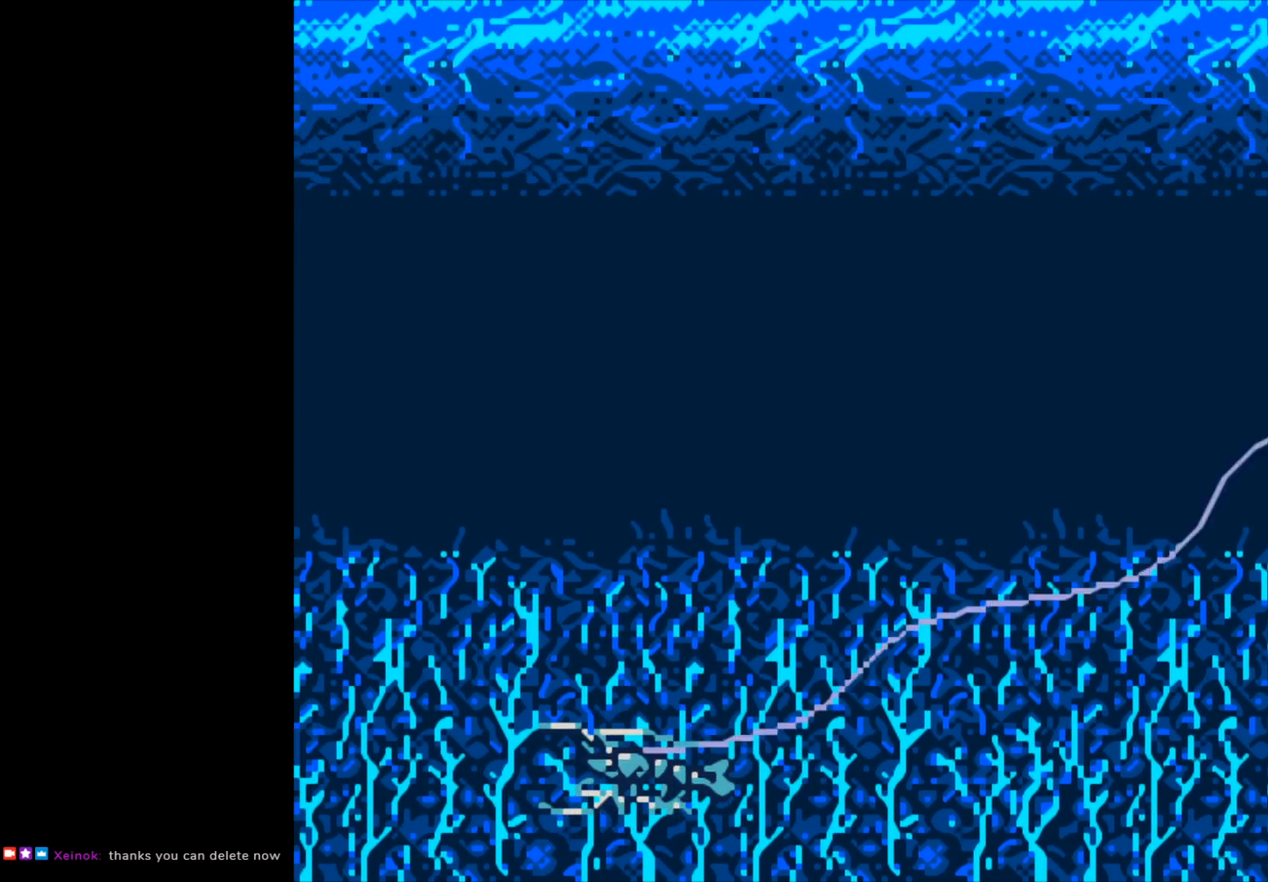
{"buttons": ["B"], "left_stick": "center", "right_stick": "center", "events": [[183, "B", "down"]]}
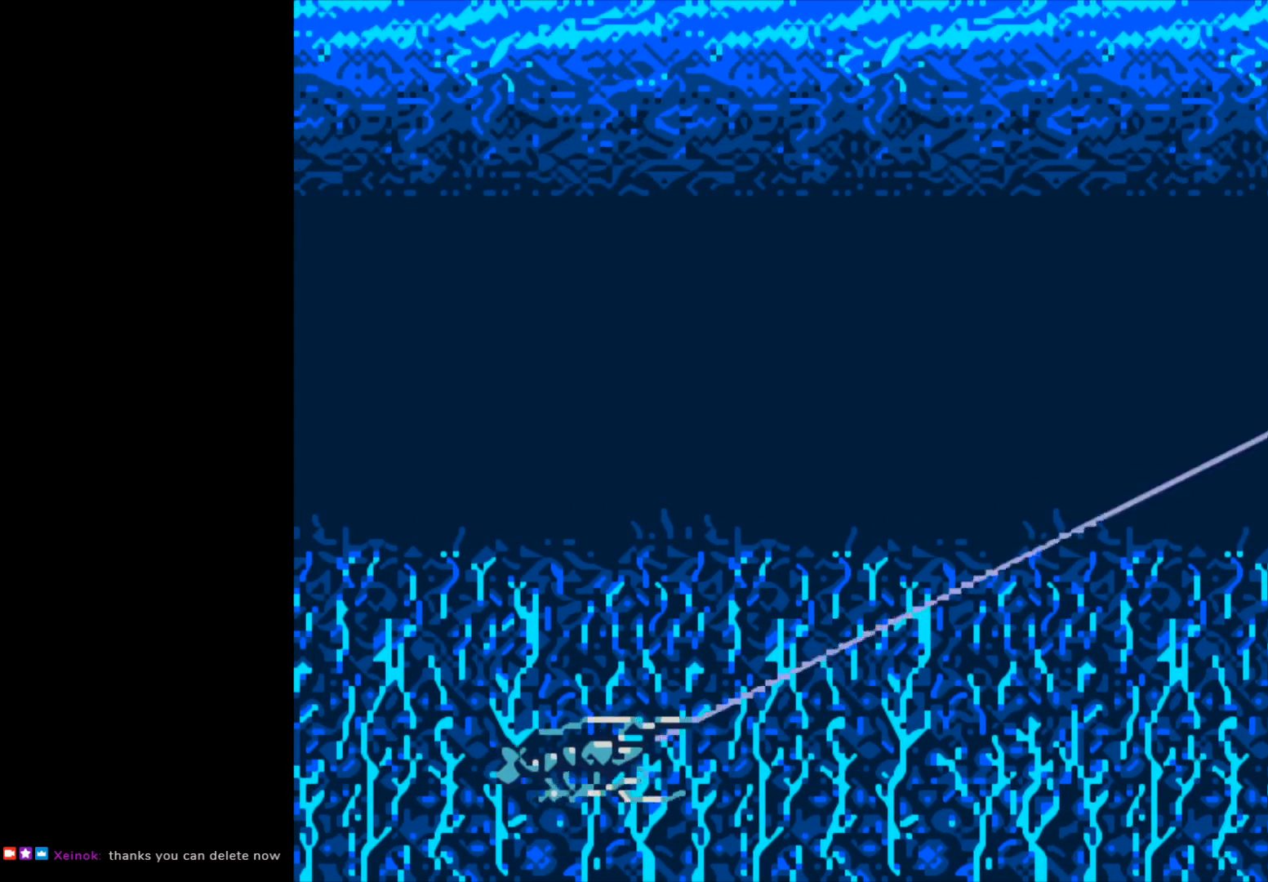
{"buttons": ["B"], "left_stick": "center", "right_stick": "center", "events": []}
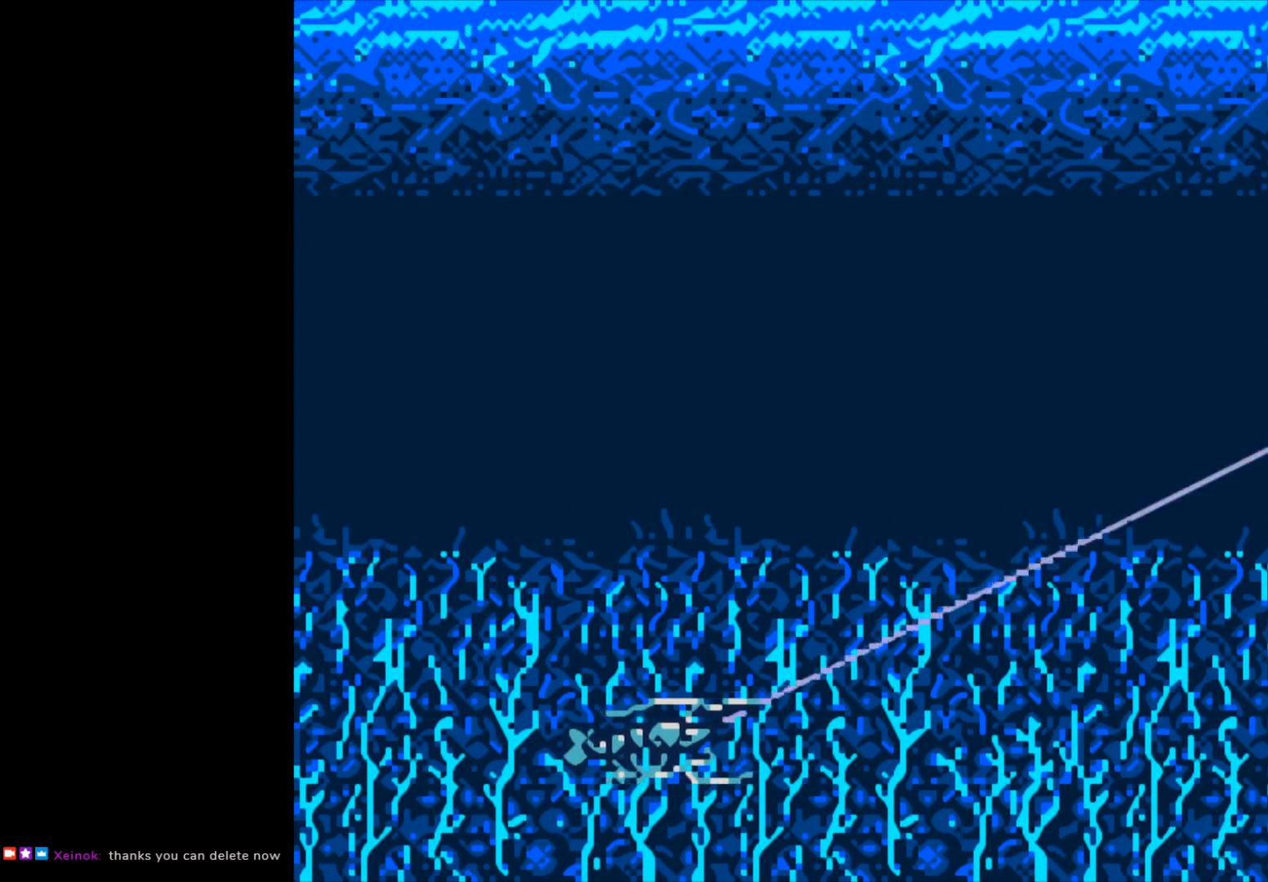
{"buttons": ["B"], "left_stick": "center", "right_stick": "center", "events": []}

▶ [TASK DETAILS] Take the material above and set it down exactly, minus the images.

▶ [PROBLEM SOLUTION]
{"buttons": ["B"], "left_stick": "center", "right_stick": "center", "events": [[183, "B", "down"]]}
{"buttons": ["B"], "left_stick": "center", "right_stick": "center", "events": []}
{"buttons": ["B"], "left_stick": "center", "right_stick": "center", "events": []}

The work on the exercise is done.